◆ Task:
Your answer must contain each line of the listing in which "Eindhoven" appears, copied in full.

◆ Records for this task:
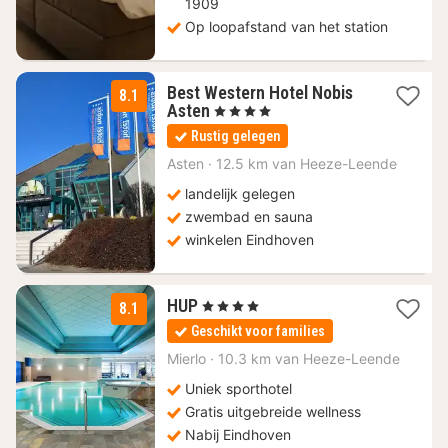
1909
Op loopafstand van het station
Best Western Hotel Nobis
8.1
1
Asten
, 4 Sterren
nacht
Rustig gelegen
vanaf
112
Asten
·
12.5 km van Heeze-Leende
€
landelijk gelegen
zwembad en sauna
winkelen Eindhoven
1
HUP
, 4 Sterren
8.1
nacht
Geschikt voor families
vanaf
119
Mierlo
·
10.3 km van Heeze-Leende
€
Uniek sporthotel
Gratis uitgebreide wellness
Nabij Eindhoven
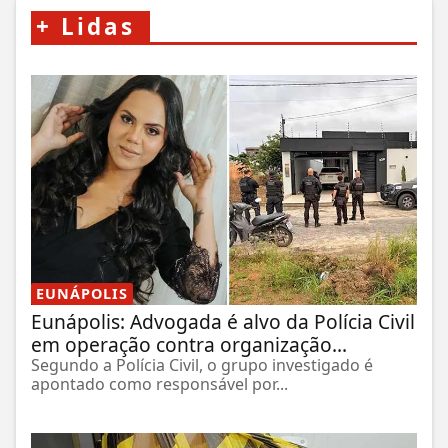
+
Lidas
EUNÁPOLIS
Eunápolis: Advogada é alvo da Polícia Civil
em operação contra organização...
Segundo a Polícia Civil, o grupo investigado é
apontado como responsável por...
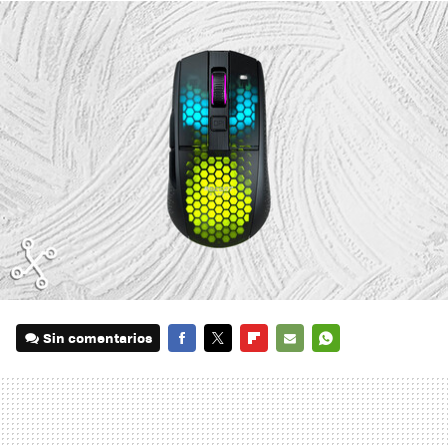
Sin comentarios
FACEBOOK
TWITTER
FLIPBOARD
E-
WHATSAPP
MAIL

...

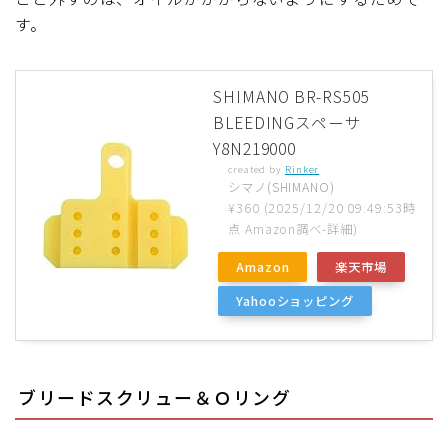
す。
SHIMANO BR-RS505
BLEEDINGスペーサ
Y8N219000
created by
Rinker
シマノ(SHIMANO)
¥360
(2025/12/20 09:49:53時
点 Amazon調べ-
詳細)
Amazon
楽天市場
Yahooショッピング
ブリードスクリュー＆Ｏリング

◆ Answer below:
winkelen Eindhoven
Nabij Eindhoven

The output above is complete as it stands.